In 1918, the transmission of influenza was a mystery for many Cottonwood County residents. As a result, local education about the virus was a crucial part of the community’s response to the epidemic. An article published in the Cottonwood County Citizen in October 1918 warned that the disease was contagious (transmitted by air) and could occur at any season of the year. Influenza victims showed symptoms more severe than those associated with a cold and it developed more rapidly. Most patients, it explained, experienced dizziness, nausea, and a fever between 100 and 104 degrees Fahrenheit accompanied by chills and a reduced pulse.

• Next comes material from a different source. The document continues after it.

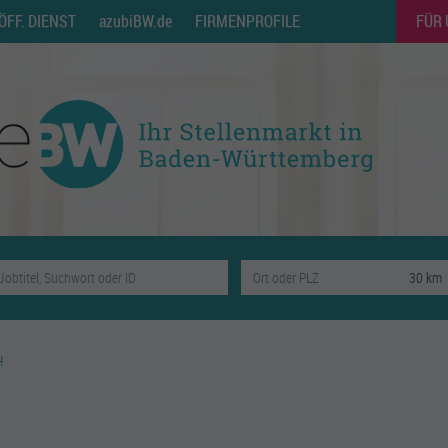
ÖFF. DIENST
azubiBW.de
FIRMENPROFILE
FÜR
H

A second article, published in the Mountain Lake View in the same month, instructed citizens to isolate flu victims to contain related germs and limit their activity. Warmth, fresh air, and plenty of food and water, it added, were crucial for recovery. Relatives nursing their loved ones could administer quinine, aspirin, and Dover’s powder (a powder containing ipecac and opium, used as an anodyne, diaphoretic, and antispasmodic).
By October, the disease had entered Cottonwood County. Local patients who needed hospitalization were sent to Ruse Hospital — a property in Windom with living quarters for flu victims (the property’s owner, Sophia Ruse, had bought the building in 1905 and opened it as a hospital in 1906). The six-room, two-story building operated past its capacity throughout the epidemic. One of its physicians, F. R. Wieser, was the only doctor in Cottonwood County who did not contract the flu while caring for patients. Wieser’s colleagues at Ruse Hospital, Dr. Ludwig Sogge and Dr. Joseph H. Dudley, became sick but survived.
The epidemic touched families in towns and townships countywide. Churches and schools closed, bans were placed on public gatherings, and parents kept their children at home. Families organizing funerals for their loved ones requested closed caskets. Over a period of three days in November, the mayor of Mountain Lake — one of the largest communities in the county — closed schools with afternoon classes as well as church services and general public gatherings.
An estimated 50 million people died of the flu around the world in 1918 and 1919. Twenty-eight percent of all Americans contracted the disease, and 675,000 of them died. By the spring of 1919, the epidemic had declined, but the disease had already killed 10,000 Minnesotans, including seventy-two residents of Cottonwood County.
MNopedia Editor’s note: A pandemic is not equivalent to an epidemic. In an epidemic, a disease affects large numbers of people within a relatively local community, such as a city or county or state. In a pandemic, a disease affects people across a broader area, such as a nation or continent. Therefore, the sections of this article that refer to the worldwide influenza crisis of 1918 use the word pandemic; those that refer to the spread of influenza inside Minnesota, including the title, use the word epidemic.